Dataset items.
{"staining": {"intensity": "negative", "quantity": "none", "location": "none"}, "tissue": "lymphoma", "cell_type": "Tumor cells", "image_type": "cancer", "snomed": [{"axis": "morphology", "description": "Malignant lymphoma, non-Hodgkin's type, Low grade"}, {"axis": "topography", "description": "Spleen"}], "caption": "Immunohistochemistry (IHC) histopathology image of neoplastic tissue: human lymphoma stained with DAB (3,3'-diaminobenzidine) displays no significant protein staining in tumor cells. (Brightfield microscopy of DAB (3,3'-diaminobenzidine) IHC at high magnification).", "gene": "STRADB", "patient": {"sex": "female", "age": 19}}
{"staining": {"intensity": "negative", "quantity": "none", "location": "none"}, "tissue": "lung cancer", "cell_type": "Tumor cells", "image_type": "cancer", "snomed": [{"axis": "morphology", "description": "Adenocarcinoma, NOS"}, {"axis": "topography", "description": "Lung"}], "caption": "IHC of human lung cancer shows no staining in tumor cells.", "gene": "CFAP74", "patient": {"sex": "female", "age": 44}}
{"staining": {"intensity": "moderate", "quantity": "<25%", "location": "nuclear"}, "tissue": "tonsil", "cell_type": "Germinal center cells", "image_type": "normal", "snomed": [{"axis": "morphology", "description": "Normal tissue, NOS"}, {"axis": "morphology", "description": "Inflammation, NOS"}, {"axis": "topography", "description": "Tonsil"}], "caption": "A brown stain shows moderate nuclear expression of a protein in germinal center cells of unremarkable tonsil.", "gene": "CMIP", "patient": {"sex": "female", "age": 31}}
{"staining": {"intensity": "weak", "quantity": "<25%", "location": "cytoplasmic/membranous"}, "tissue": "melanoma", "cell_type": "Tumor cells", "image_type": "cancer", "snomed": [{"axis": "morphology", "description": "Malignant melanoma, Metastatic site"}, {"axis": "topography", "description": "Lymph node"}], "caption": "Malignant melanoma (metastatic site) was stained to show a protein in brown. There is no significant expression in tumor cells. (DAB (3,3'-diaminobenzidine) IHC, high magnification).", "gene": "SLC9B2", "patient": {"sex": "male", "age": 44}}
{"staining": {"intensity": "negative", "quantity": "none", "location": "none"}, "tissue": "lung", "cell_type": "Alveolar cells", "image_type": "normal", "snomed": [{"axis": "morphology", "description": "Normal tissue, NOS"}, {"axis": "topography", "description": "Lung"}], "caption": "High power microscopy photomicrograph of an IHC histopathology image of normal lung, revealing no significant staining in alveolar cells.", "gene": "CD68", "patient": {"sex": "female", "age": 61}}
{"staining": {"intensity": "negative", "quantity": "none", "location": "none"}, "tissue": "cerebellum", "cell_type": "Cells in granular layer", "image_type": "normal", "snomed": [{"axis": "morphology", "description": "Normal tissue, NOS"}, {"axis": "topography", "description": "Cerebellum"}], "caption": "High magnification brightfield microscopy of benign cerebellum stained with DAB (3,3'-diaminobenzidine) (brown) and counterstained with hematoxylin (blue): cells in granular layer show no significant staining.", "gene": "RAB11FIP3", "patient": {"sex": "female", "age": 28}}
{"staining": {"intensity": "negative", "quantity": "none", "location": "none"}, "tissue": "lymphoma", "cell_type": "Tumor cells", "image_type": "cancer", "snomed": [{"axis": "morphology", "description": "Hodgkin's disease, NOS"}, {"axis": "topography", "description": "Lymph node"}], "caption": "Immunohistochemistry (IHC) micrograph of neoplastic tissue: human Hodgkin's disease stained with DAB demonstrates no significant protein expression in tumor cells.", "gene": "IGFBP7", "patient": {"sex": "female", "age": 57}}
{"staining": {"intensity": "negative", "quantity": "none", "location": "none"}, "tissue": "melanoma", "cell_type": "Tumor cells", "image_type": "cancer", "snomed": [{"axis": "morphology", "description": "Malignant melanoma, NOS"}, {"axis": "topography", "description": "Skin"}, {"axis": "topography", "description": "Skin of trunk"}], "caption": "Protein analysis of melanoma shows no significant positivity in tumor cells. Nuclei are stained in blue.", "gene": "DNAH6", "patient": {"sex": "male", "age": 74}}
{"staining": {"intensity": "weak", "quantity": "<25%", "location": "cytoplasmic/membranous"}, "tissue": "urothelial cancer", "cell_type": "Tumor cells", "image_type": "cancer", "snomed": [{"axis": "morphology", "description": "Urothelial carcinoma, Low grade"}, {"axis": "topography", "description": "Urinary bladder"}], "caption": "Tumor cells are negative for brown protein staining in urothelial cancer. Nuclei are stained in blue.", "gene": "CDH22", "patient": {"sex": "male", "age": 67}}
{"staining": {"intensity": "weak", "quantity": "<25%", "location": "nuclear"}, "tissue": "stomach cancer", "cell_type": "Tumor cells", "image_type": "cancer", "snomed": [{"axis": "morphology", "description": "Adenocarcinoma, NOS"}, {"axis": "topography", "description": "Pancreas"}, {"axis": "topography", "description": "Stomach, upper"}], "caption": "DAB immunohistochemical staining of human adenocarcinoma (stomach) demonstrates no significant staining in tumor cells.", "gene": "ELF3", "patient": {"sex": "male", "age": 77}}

ABOUT THIS EXERCISE.
All lines of the data above must be returned exactly.

ANSWER TO THE EXERCISE.
{"staining": {"intensity": "negative", "quantity": "none", "location": "none"}, "tissue": "lymphoma", "cell_type": "Tumor cells", "image_type": "cancer", "snomed": [{"axis": "morphology", "description": "Malignant lymphoma, non-Hodgkin's type, Low grade"}, {"axis": "topography", "description": "Spleen"}], "caption": "Immunohistochemistry (IHC) histopathology image of neoplastic tissue: human lymphoma stained with DAB (3,3'-diaminobenzidine) displays no significant protein staining in tumor cells. (Brightfield microscopy of DAB (3,3'-diaminobenzidine) IHC at high magnification).", "gene": "STRADB", "patient": {"sex": "female", "age": 19}}
{"staining": {"intensity": "negative", "quantity": "none", "location": "none"}, "tissue": "lung cancer", "cell_type": "Tumor cells", "image_type": "cancer", "snomed": [{"axis": "morphology", "description": "Adenocarcinoma, NOS"}, {"axis": "topography", "description": "Lung"}], "caption": "IHC of human lung cancer shows no staining in tumor cells.", "gene": "CFAP74", "patient": {"sex": "female", "age": 44}}
{"staining": {"intensity": "moderate", "quantity": "<25%", "location": "nuclear"}, "tissue": "tonsil", "cell_type": "Germinal center cells", "image_type": "normal", "snomed": [{"axis": "morphology", "description": "Normal tissue, NOS"}, {"axis": "morphology", "description": "Inflammation, NOS"}, {"axis": "topography", "description": "Tonsil"}], "caption": "A brown stain shows moderate nuclear expression of a protein in germinal center cells of unremarkable tonsil.", "gene": "CMIP", "patient": {"sex": "female", "age": 31}}
{"staining": {"intensity": "weak", "quantity": "<25%", "location": "cytoplasmic/membranous"}, "tissue": "melanoma", "cell_type": "Tumor cells", "image_type": "cancer", "snomed": [{"axis": "morphology", "description": "Malignant melanoma, Metastatic site"}, {"axis": "topography", "description": "Lymph node"}], "caption": "Malignant melanoma (metastatic site) was stained to show a protein in brown. There is no significant expression in tumor cells. (DAB (3,3'-diaminobenzidine) IHC, high magnification).", "gene": "SLC9B2", "patient": {"sex": "male", "age": 44}}
{"staining": {"intensity": "negative", "quantity": "none", "location": "none"}, "tissue": "lung", "cell_type": "Alveolar cells", "image_type": "normal", "snomed": [{"axis": "morphology", "description": "Normal tissue, NOS"}, {"axis": "topography", "description": "Lung"}], "caption": "High power microscopy photomicrograph of an IHC histopathology image of normal lung, revealing no significant staining in alveolar cells.", "gene": "CD68", "patient": {"sex": "female", "age": 61}}
{"staining": {"intensity": "negative", "quantity": "none", "location": "none"}, "tissue": "cerebellum", "cell_type": "Cells in granular layer", "image_type": "normal", "snomed": [{"axis": "morphology", "description": "Normal tissue, NOS"}, {"axis": "topography", "description": "Cerebellum"}], "caption": "High magnification brightfield microscopy of benign cerebellum stained with DAB (3,3'-diaminobenzidine) (brown) and counterstained with hematoxylin (blue): cells in granular layer show no significant staining.", "gene": "RAB11FIP3", "patient": {"sex": "female", "age": 28}}
{"staining": {"intensity": "negative", "quantity": "none", "location": "none"}, "tissue": "lymphoma", "cell_type": "Tumor cells", "image_type": "cancer", "snomed": [{"axis": "morphology", "description": "Hodgkin's disease, NOS"}, {"axis": "topography", "description": "Lymph node"}], "caption": "Immunohistochemistry (IHC) micrograph of neoplastic tissue: human Hodgkin's disease stained with DAB demonstrates no significant protein expression in tumor cells.", "gene": "IGFBP7", "patient": {"sex": "female", "age": 57}}
{"staining": {"intensity": "negative", "quantity": "none", "location": "none"}, "tissue": "melanoma", "cell_type": "Tumor cells", "image_type": "cancer", "snomed": [{"axis": "morphology", "description": "Malignant melanoma, NOS"}, {"axis": "topography", "description": "Skin"}, {"axis": "topography", "description": "Skin of trunk"}], "caption": "Protein analysis of melanoma shows no significant positivity in tumor cells. Nuclei are stained in blue.", "gene": "DNAH6", "patient": {"sex": "male", "age": 74}}
{"staining": {"intensity": "weak", "quantity": "<25%", "location": "cytoplasmic/membranous"}, "tissue": "urothelial cancer", "cell_type": "Tumor cells", "image_type": "cancer", "snomed": [{"axis": "morphology", "description": "Urothelial carcinoma, Low grade"}, {"axis": "topography", "description": "Urinary bladder"}], "caption": "Tumor cells are negative for brown protein staining in urothelial cancer. Nuclei are stained in blue.", "gene": "CDH22", "patient": {"sex": "male", "age": 67}}
{"staining": {"intensity": "weak", "quantity": "<25%", "location": "nuclear"}, "tissue": "stomach cancer", "cell_type": "Tumor cells", "image_type": "cancer", "snomed": [{"axis": "morphology", "description": "Adenocarcinoma, NOS"}, {"axis": "topography", "description": "Pancreas"}, {"axis": "topography", "description": "Stomach, upper"}], "caption": "DAB immunohistochemical staining of human adenocarcinoma (stomach) demonstrates no significant staining in tumor cells.", "gene": "ELF3", "patient": {"sex": "male", "age": 77}}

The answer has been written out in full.